A sacada de um prédio histórico que serve de moradia para uma família despencou e a construção moura, esculpida no século XVIII, parece amputada de um membro. No lugar do balaústre, um varal com a bandeira de Cuba.

Quem deve fazer a reforma e devolver ao conjunto do corpo seu braço decepado? O indivíduo que tem a concessão do imóvel e deve zelar por sua aparência ou o governo cubano que é proprietário?

É preciso que nasça uma nova cidade-estado em que o turista ou visitante não seja visto pelo cubano  como um pote de ouro
É preciso que nasça uma nova cidade-estado em que o turista ou visitante não seja visto pelo cubano
como um pote de ouro

NOVA ORDEM
É preciso que nasça uma nova cidade-estado em que o turista ou visitante não seja visto pelo cubano como um pote de ouro sem a necessidade de ir até o fim do arco-iris e pelo governo como uma única forma de manter a economia informal funcionando, mesmo que precariamente.
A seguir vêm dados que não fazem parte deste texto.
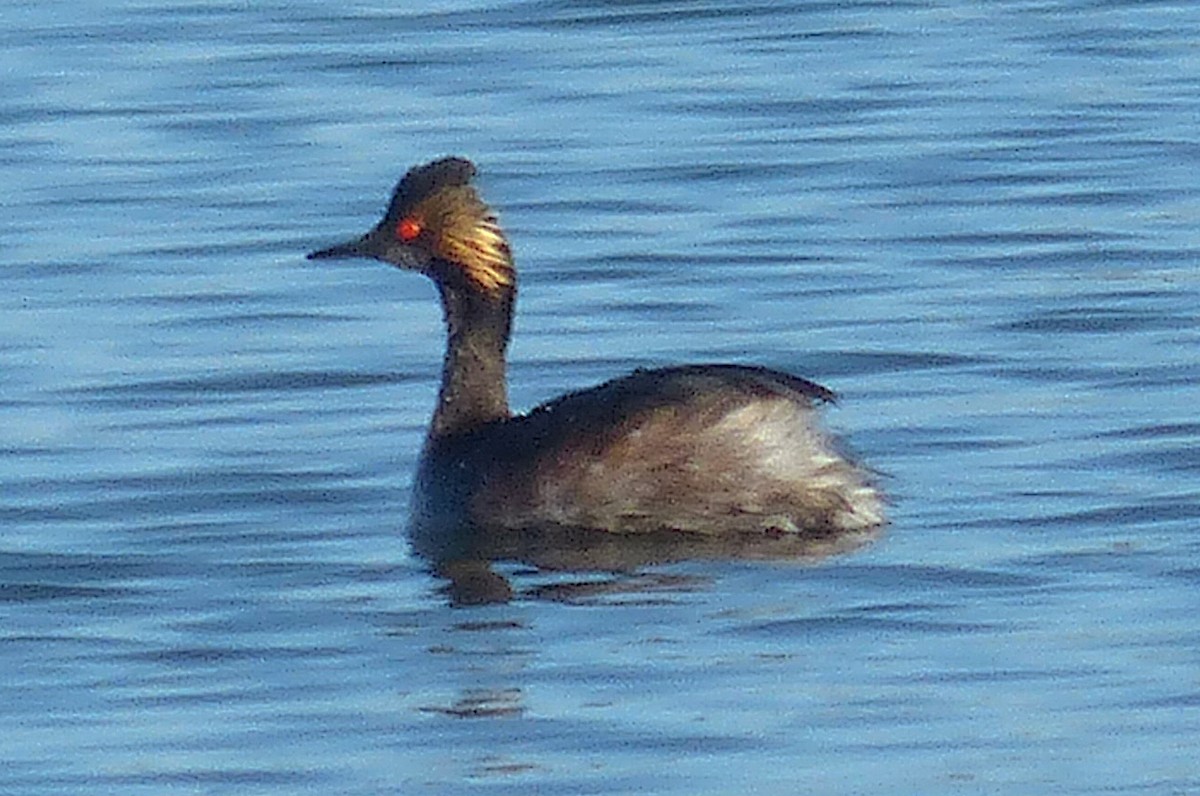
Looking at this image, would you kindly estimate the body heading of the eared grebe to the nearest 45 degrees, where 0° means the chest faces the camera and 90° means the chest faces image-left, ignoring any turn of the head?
approximately 90°
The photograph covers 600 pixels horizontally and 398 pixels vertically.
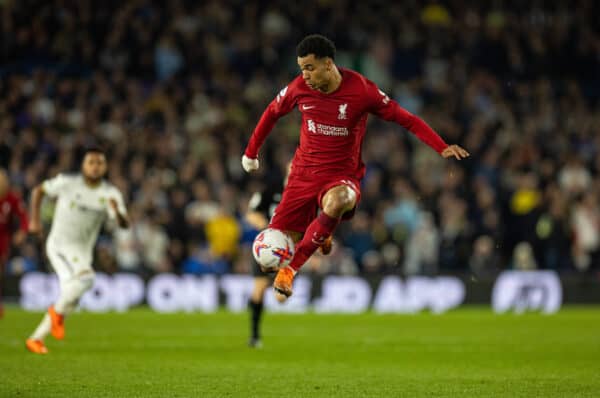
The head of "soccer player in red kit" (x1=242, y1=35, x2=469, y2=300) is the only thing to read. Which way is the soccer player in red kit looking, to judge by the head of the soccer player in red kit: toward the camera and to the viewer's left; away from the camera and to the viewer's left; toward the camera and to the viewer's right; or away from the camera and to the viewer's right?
toward the camera and to the viewer's left

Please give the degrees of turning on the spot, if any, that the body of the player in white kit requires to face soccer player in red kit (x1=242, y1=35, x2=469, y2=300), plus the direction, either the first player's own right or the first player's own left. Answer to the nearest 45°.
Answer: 0° — they already face them

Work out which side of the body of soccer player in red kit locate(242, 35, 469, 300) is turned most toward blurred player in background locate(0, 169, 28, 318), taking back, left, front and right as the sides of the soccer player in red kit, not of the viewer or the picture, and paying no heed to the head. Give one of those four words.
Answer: right

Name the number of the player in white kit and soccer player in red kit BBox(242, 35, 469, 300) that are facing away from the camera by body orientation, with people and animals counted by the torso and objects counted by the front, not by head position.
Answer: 0

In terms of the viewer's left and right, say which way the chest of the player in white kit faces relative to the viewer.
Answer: facing the viewer and to the right of the viewer

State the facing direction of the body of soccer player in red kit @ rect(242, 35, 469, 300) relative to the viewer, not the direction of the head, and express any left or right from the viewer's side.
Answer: facing the viewer and to the left of the viewer

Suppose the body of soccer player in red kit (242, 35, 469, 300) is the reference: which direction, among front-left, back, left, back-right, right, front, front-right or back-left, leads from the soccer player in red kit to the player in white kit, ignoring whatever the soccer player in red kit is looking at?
right

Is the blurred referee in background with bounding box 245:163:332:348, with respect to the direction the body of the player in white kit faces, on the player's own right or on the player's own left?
on the player's own left
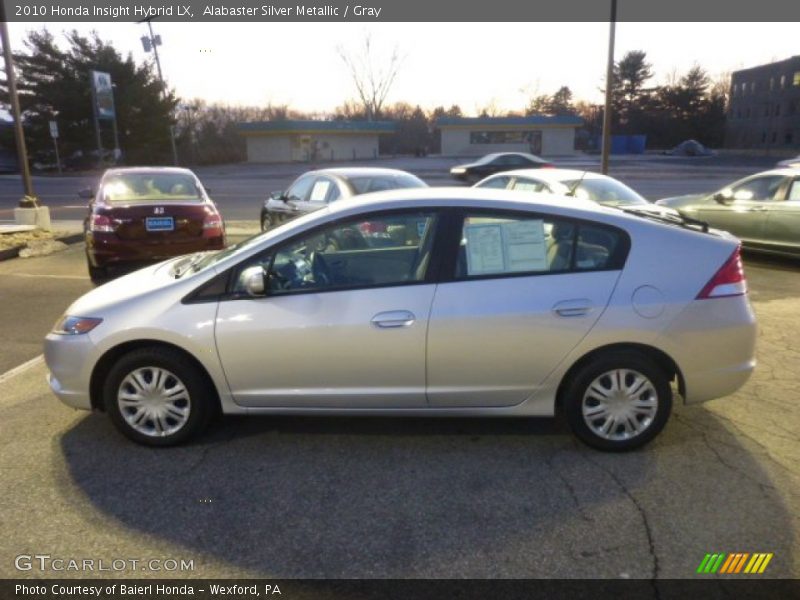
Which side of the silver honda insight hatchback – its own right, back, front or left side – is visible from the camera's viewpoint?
left

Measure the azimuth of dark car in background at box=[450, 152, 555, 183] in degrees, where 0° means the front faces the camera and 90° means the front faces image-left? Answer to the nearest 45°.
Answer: approximately 90°

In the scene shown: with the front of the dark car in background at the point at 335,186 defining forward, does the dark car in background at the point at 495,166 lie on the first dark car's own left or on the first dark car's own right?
on the first dark car's own right

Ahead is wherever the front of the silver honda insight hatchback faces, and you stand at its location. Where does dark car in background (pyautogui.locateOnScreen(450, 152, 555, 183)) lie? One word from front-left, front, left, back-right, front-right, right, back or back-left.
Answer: right

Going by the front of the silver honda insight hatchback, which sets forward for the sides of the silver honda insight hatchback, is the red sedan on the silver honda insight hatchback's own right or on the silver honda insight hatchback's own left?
on the silver honda insight hatchback's own right

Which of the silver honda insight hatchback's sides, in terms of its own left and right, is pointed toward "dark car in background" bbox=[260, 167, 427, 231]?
right

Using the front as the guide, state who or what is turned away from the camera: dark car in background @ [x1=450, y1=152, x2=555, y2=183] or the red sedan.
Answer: the red sedan

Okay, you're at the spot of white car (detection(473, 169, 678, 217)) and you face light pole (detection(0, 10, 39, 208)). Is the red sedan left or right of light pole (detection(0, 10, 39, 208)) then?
left

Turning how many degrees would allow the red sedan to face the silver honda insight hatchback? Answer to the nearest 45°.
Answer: approximately 180°

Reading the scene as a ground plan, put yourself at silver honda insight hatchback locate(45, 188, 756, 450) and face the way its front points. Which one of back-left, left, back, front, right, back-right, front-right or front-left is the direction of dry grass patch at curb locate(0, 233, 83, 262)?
front-right

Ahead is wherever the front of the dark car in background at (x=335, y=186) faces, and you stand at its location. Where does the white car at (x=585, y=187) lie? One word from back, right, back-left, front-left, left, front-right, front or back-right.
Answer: back-right

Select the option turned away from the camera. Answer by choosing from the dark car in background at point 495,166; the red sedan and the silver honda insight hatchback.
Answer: the red sedan

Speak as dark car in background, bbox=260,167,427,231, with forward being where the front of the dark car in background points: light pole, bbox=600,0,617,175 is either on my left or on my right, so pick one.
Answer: on my right

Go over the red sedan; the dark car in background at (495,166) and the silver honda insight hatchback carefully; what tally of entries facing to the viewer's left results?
2

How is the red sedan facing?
away from the camera
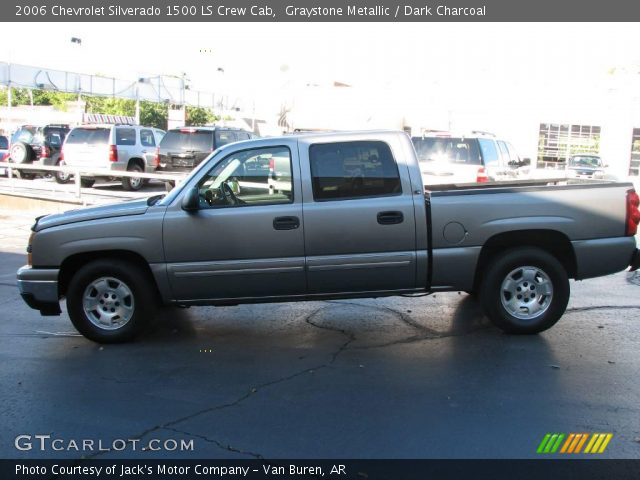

É preciso nascer uma nova ordem de país-estado onde as pessoas não se contentem com cem gramas de pó de café e dois quilos de arroz por mês. É preciso nascer uma nova ordem de cidade-nação onde a indústria produtiva não varra para os mangues e para os morros a população produtiva e limite uma faixa à beira-mar – um malecon – apenas para os turistas.

Que este início de diálogo entre os Estados Unidos e Cuba restabeleça neste país o crescimento equitativo e que o tempo para o fim do embargo seja breve.

Os corações cubanos, fortes por sua vocação artística, e as mentes cubanas, vivas por serem educadas, merecem uma nova ordem social.